Coherence and Replacement Protocol of DICE - A Bus-Based COMA Multiprocessor

Sangyeun Cho, Jinseok Kong, and Gyungho Lee.

Journal of Parallel and Distributed Computing (JPDC), Vol. 57, No. 1, pp. 14~32, April 1999.

Abstract:

As microprocessors become faster and demand more bandwidth, the already limited scalability of a shared bus decreases even further. DICE, a shared-bus multiprocessor, utilizes cache only memory architecture (COMA) to effectively decrease the speed gap between modern high-performance microprocessors and the bus. DICE tries to optimize COMA for a shared-bus medium, in particular to reduce the detrimental effects of cache coherence and the "last memory block" problem on replacement. In this paper, we present the coherence and replacement protocol of the DICE multiprocessor and its design trade-offs.

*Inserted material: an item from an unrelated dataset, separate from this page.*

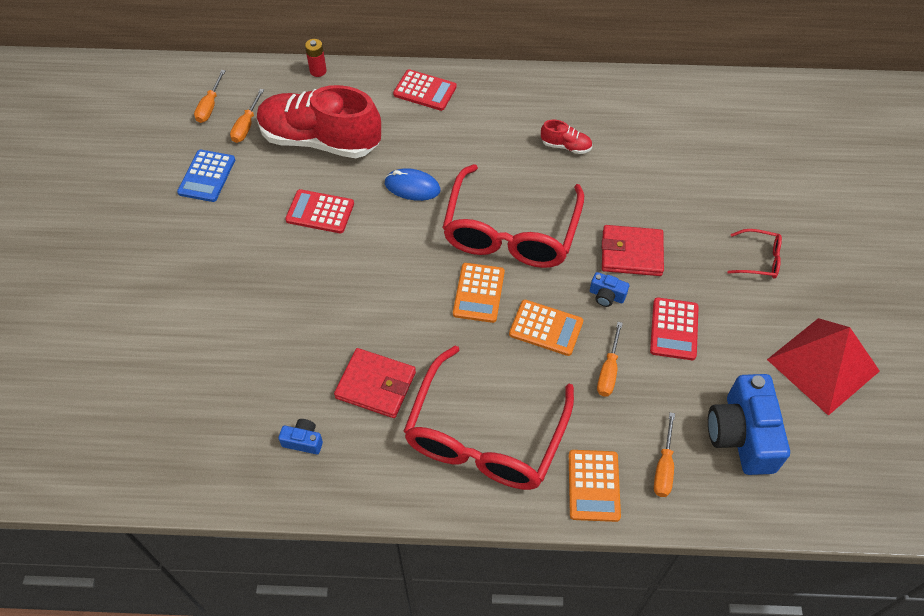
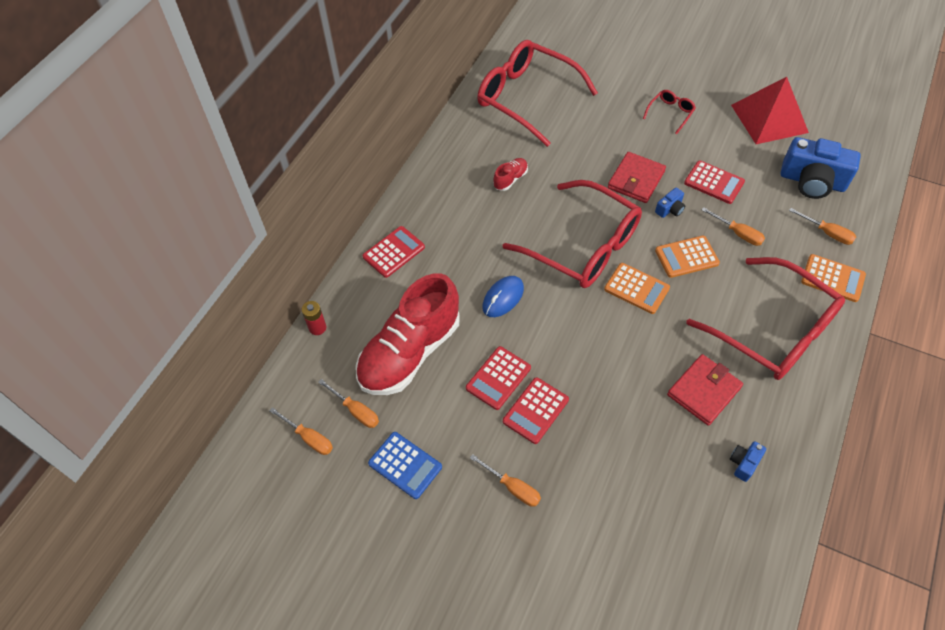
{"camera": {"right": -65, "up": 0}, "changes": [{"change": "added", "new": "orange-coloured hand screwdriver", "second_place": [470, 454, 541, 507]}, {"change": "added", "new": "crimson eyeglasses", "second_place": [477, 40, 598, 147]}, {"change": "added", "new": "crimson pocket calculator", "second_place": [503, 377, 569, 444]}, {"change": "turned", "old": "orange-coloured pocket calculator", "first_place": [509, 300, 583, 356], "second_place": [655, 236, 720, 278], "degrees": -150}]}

We describe a four-state write-invalidate coherence protocol in detail. Replacement, which poses a unique overhead problem of COMA, requires that a victim block with ownership be relocated to a remote node in order not to discard the last cached memory block. We show that the relocation process can be efficiently implemented by using a temporary storage called relocation buffer and a priority-based selection algorithm. We present performance results that show a drastic reduction in global bus traffic compared to a traditional shared-bus multiprocessor architecture.